Not sure this is a question that can get a really good answer but it's important to know the preference order of OSPF:
intra area routes
inter area routes
external type 1
external type 2
NSSA type 1
NSSA type 2
So in some cases adjusting the metric has no effect on traffic engineering. It's important to change the auto-cost reference-bandwidth on Cisco devices so that there is a difference in cost between higher speed interfaces. By default this might be set to 100 Mbit. This would mean that 100 Mbit, gig and 10 gig interfaces would have the same cost.
For faster convergence it's good to have equal cost routes (ECMP) so if you are peering iBGP to a loopback you two paths and if one goes down the impact should not be that big.
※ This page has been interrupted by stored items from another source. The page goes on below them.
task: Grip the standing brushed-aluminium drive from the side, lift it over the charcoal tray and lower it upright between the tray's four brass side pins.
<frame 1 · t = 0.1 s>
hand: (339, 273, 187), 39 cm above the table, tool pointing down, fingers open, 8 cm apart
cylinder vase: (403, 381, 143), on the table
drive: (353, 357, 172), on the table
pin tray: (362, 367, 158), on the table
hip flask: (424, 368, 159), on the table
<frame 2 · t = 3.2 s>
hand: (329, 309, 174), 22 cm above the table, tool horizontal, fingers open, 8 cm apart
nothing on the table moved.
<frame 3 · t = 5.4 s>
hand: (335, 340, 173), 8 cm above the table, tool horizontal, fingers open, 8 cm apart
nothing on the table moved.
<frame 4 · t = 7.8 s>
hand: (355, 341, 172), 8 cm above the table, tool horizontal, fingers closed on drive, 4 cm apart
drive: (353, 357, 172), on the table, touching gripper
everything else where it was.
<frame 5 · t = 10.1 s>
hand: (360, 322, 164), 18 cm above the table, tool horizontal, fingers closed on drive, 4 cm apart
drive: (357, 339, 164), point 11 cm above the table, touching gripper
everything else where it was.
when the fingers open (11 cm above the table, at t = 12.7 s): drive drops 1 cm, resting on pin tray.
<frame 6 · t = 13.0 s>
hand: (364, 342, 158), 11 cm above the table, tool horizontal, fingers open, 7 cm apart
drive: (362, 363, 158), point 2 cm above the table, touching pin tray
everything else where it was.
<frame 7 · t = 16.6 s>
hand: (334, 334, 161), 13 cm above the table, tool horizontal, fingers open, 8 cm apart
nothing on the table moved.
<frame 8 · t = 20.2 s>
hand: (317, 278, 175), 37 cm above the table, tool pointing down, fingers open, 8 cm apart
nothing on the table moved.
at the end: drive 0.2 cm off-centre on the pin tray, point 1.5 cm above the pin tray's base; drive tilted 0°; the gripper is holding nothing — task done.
I used to work for a large ISP and they set all the costs manually on the transit interfaces. The basic design was to choose the path that had the fewest core hops. The network was designed with access, distribution and core levels with dual links between each level. If there are multiple paths with same number of core hops then choose the path with the lowest delay.
So based on this they designed the paths and set costs on the interfaces. This might require a lot of planning. The bad thing about link state protocols is that they only use the bandwidth of the interface to calculate the metric. So you could have a case where the metric is the same but the distance is significantly longer via one of the paths.
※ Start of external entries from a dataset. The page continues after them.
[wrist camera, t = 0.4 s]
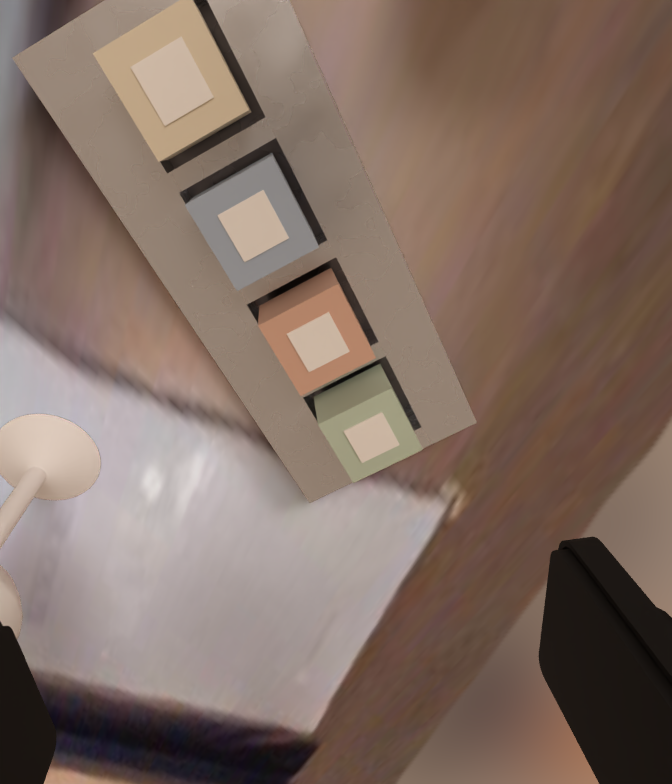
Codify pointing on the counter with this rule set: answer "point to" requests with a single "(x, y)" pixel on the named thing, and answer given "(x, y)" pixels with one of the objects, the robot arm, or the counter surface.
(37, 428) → the champagne flute
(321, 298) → the key
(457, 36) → the counter surface
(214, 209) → the key
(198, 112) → the key
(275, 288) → the keyguard pad
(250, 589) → the counter surface
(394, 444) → the key
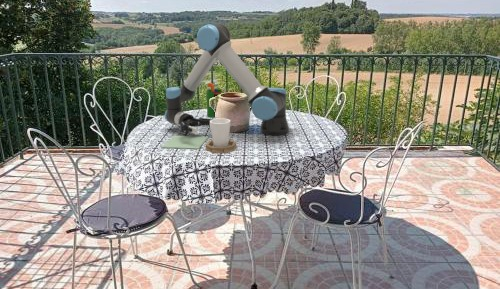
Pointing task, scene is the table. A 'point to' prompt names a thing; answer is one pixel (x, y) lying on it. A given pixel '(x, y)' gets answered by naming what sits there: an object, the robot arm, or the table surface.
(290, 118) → the table surface
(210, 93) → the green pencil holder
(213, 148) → the collar
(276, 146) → the table surface
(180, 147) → the mat
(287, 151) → the table surface
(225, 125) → the foam cup
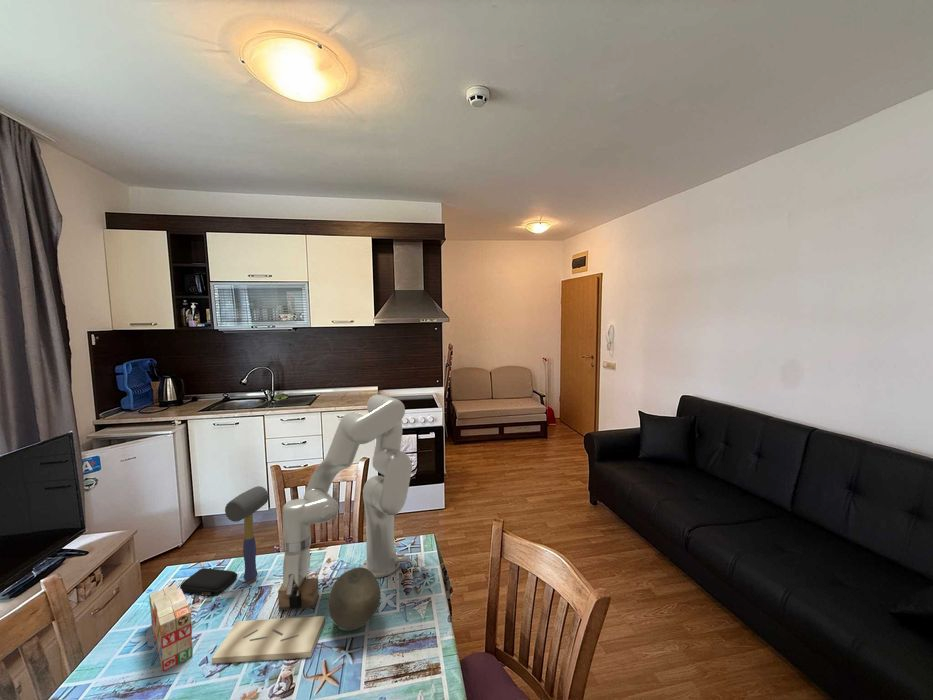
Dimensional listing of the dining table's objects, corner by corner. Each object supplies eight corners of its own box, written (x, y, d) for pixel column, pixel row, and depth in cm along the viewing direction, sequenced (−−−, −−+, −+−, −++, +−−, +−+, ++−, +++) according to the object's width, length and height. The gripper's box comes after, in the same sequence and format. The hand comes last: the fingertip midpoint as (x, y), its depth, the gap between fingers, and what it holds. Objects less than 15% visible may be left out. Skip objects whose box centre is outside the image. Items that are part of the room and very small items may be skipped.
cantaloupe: (324, 649, 99) (322, 593, 98) (334, 609, 113) (332, 560, 112) (379, 641, 101) (378, 587, 100) (382, 603, 115) (381, 555, 114)
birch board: (325, 621, 108) (324, 616, 108) (310, 657, 96) (310, 651, 96) (237, 626, 107) (237, 621, 107) (212, 663, 95) (211, 657, 95)
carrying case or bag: (173, 595, 120) (214, 600, 118) (173, 586, 120) (214, 591, 118) (202, 574, 131) (240, 578, 128) (201, 565, 130) (240, 569, 128)
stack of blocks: (150, 625, 108) (148, 583, 107) (178, 613, 112) (176, 573, 111) (162, 673, 93) (159, 624, 92) (193, 657, 97) (191, 610, 96)
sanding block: (318, 596, 119) (318, 577, 118) (313, 608, 114) (312, 588, 113) (285, 598, 118) (284, 579, 118) (278, 610, 113) (278, 590, 113)
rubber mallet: (247, 594, 120) (243, 501, 118) (226, 592, 121) (221, 499, 119) (273, 569, 132) (270, 484, 130) (254, 567, 133) (250, 483, 132)
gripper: (295, 528, 123) (297, 582, 124) (271, 560, 106) (274, 622, 107) (319, 527, 123) (320, 581, 124) (299, 558, 106) (301, 621, 107)
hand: (299, 599), depth 116 cm, fingers closed on sanding block, 5 cm apart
We are talking quite large networks before this would have an impact though.
So I would design it based on bandwidth, number of devices to go through, physical distance (delay) and of course money could be a factor if one path is more expensive than the other.
You have an elegant physical setup, but logically, it’s deficient in a lot of ways. You’re relying on layer 2 for all of your connections, which doesn’t provide any real failover your setup should provide. Luckily, you aren’t wasting any bandwidth with STP because you don’t have any redundant links; VLAN 100
and VLAN 200
only have a single way out, if I’m reading this correctly.
I can't implement multiple area OSPF because the CPE public subnets
are too difficult to summarize and the public range is split over
several POPs without hierarchy, so this would be inefficient.
I don’t even think you need to go as far as setting up multiple areas, the segment your concerned with is fairly small. Cisco recommends you stay under 50 routers per area, though, most will agree that you can exceed that amount by quite a significant margin and still be considered healthy. I have about 80 routers per area with no issues; Ron has even more than that without any hiccups.
- Implementation of EtherChannel between the access switches and CMTS.
This all hinges off what happens higher up in your network. If you’re significantly oversubscribing your distribution to core links, then you may not see any real benefit in increasing your bandwidth at the access layer. The same holds true if you’re doing this with your access to distribution.
Again, as most have mentioned in the comments, implementing OSPF would be pretty easy. If you were utilizing a layer 3 protocol, you would share that load across equal/unequal cost links, too. Perhaps a redundant link between your distribution switches would allow each access switch a redundant path out. As it stands, if one of your access links goes down, you lose an entire subnet (VLAN 100
or VLAN 200
).
Best Answer
I would strongly recommend moving to an OSPF/iBGP design for something of this scale, with the core switches acting as BGP route reflectors. BGP has so many more administrative handles for tinkering with routes over OSPF, allowing better scale and filtering.
If you scale to the point that you have more networks than your ToR switches can program into CAM (unlikely if each is a different stub), you run into issues. Each additional zone is more CPU load on your ABRs (core switches) as well.
Have one OSPF area 0, with all loopbacks and router-to-router links in it. Then setup iBGP sessions between your cores and ToR, advertising default-only to ToR, and redistribute connected/static routes on ToR into BGP.